* Exercise prompt *
Pick out every line in the data below that contains the string "fill", and copy each of those lines in full.
***** Data records
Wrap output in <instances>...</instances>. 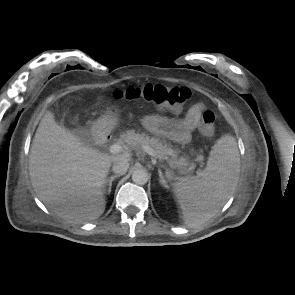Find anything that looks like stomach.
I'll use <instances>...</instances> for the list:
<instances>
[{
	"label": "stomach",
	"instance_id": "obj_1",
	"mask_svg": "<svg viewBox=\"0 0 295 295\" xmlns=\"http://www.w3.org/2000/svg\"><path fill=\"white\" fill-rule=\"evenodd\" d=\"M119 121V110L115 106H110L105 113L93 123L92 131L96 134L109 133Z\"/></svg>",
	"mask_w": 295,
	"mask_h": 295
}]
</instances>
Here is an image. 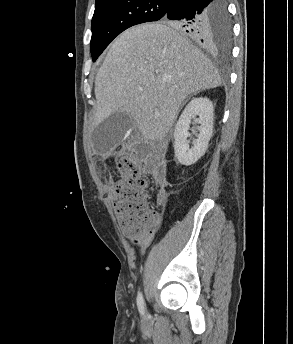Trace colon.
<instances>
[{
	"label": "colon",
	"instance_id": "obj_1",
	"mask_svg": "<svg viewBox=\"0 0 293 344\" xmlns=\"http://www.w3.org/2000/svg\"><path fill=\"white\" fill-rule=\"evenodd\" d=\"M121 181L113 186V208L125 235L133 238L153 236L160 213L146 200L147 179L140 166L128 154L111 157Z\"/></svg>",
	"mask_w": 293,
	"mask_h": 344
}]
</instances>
**********
* Exercise solution *
	"mask_svg": "<svg viewBox=\"0 0 295 295\" xmlns=\"http://www.w3.org/2000/svg\"><path fill=\"white\" fill-rule=\"evenodd\" d=\"M119 121V110L115 106H110L105 113L93 123L92 131L96 134L109 133Z\"/></svg>",
	"mask_svg": "<svg viewBox=\"0 0 293 344\" xmlns=\"http://www.w3.org/2000/svg\"><path fill=\"white\" fill-rule=\"evenodd\" d=\"M121 181L113 186V208L125 235L133 238L153 236L160 213L146 200L147 179L140 166L128 154L111 157Z\"/></svg>",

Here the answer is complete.